_Task directions_.
Please count the lines in the data below that contain the word "Measurement", with case counting. Give only the number.

[Collected data]
►
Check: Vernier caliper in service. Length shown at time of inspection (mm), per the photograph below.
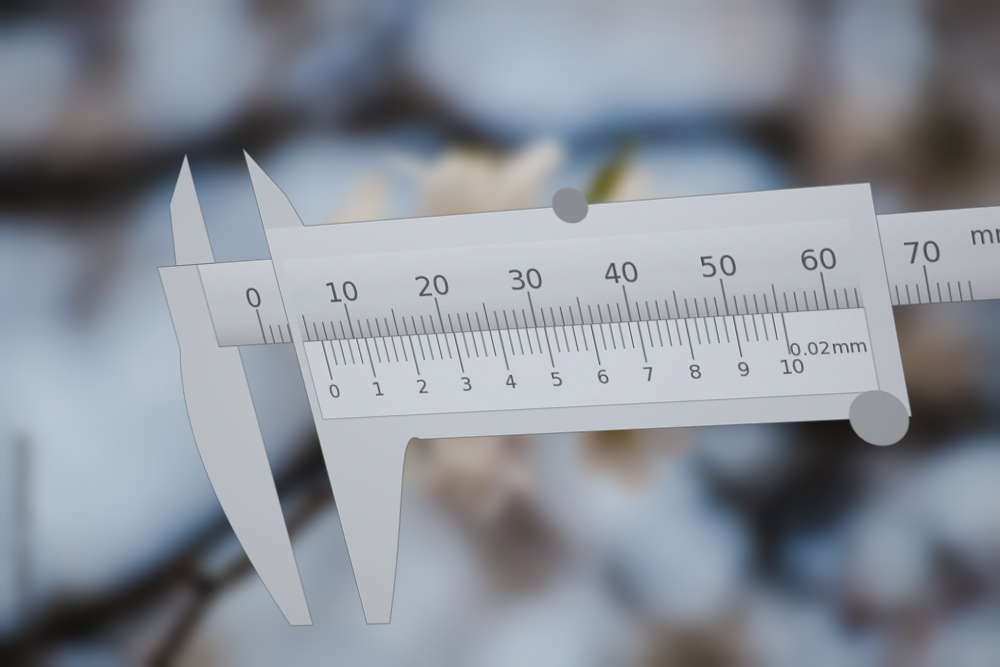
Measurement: 6.4 mm
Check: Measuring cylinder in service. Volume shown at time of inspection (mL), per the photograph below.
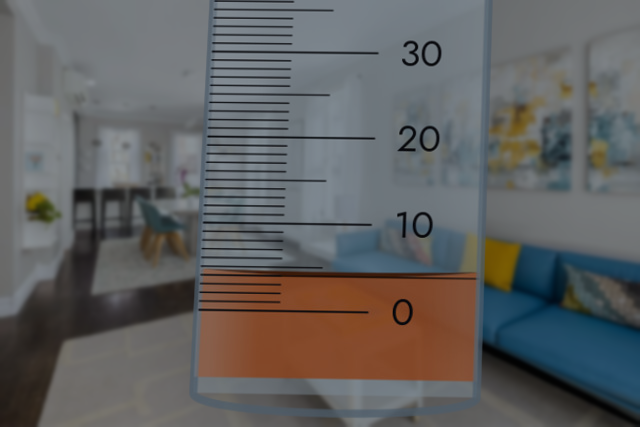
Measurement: 4 mL
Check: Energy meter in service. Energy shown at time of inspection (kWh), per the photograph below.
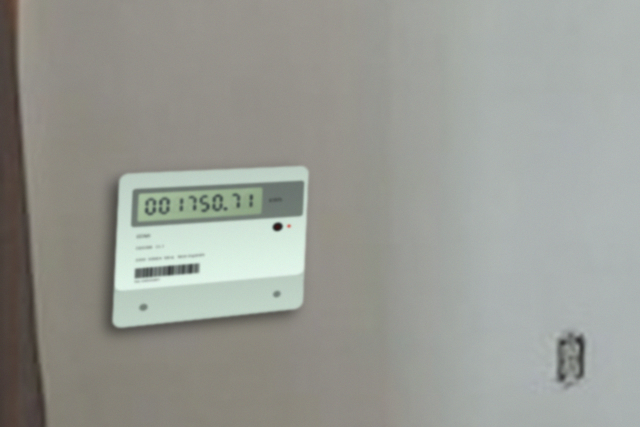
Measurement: 1750.71 kWh
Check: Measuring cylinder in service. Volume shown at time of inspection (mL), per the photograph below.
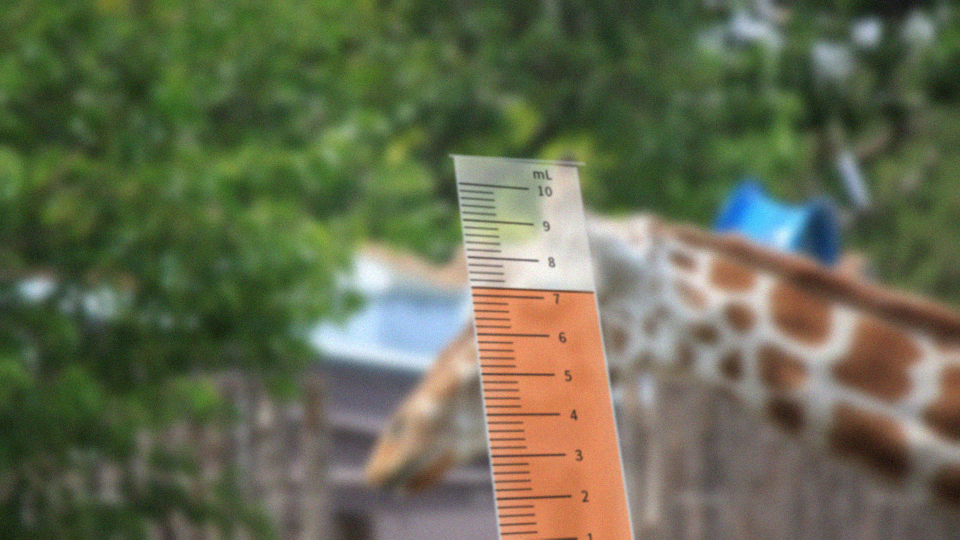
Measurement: 7.2 mL
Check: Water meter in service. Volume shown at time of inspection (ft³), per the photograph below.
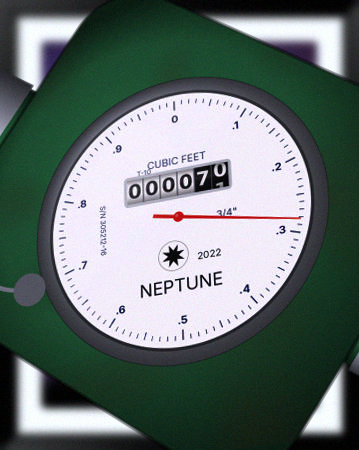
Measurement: 70.28 ft³
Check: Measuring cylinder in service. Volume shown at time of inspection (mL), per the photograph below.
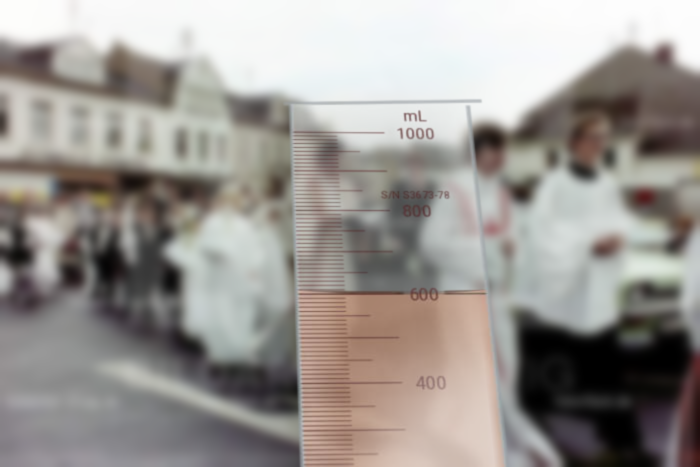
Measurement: 600 mL
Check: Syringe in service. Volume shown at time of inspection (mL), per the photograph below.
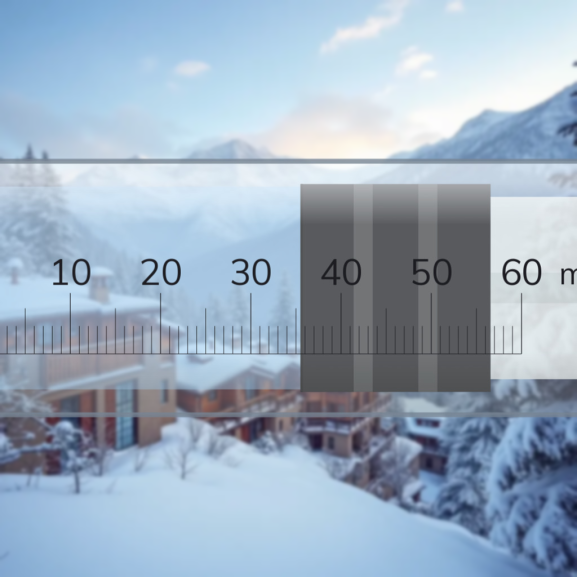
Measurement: 35.5 mL
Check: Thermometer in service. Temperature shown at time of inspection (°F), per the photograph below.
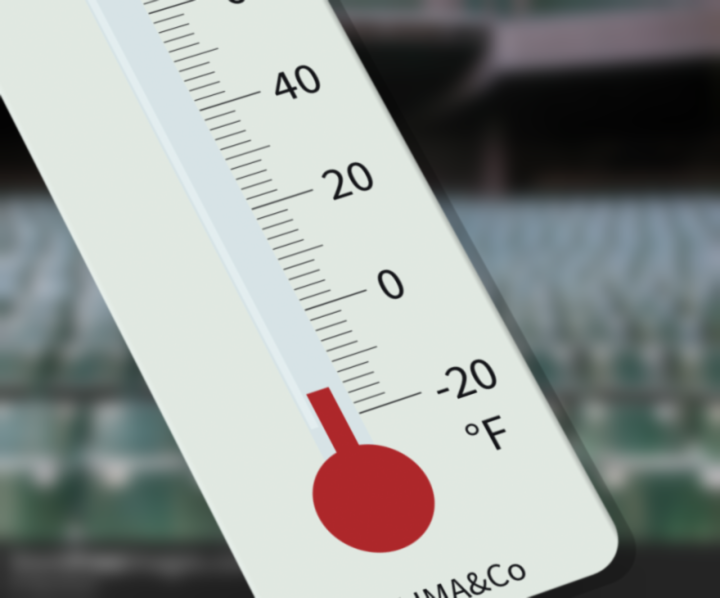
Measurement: -14 °F
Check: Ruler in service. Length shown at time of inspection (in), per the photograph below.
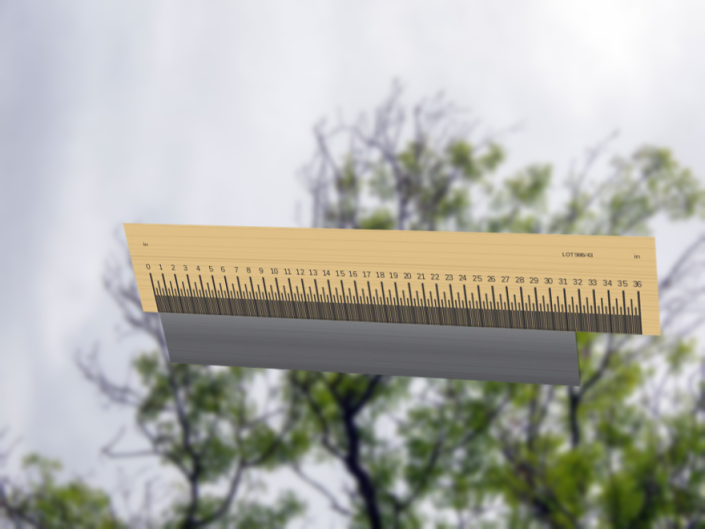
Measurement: 31.5 in
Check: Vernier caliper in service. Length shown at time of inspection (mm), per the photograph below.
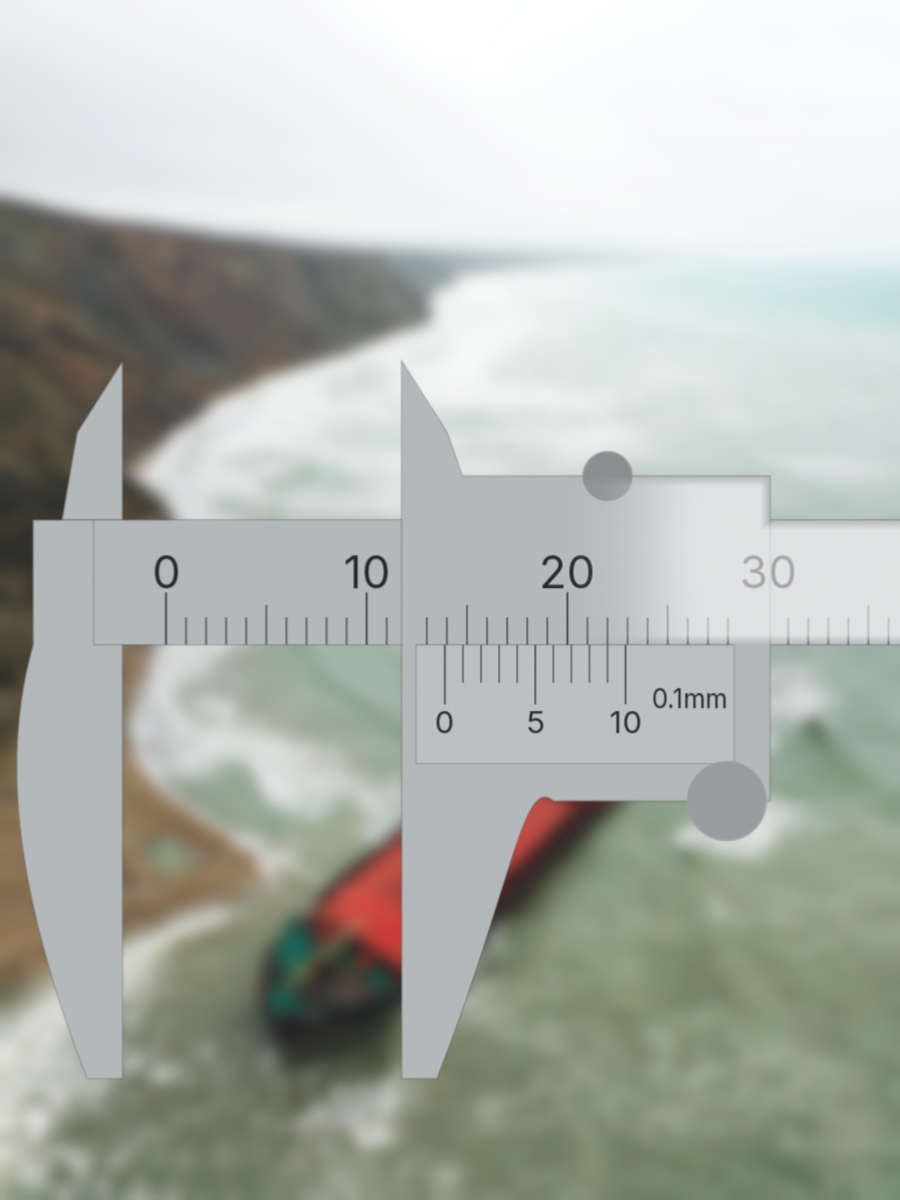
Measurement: 13.9 mm
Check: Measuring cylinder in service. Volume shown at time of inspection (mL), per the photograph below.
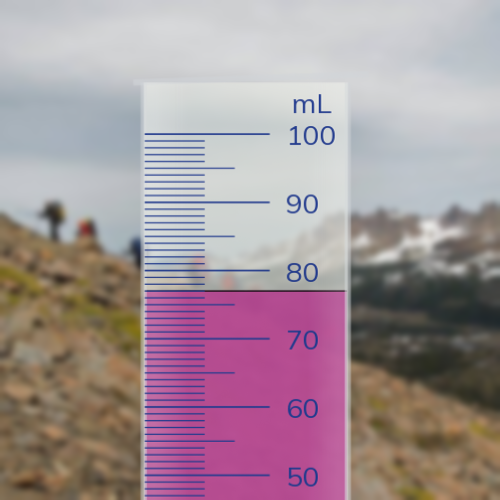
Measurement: 77 mL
◄
_Exercise response_.
11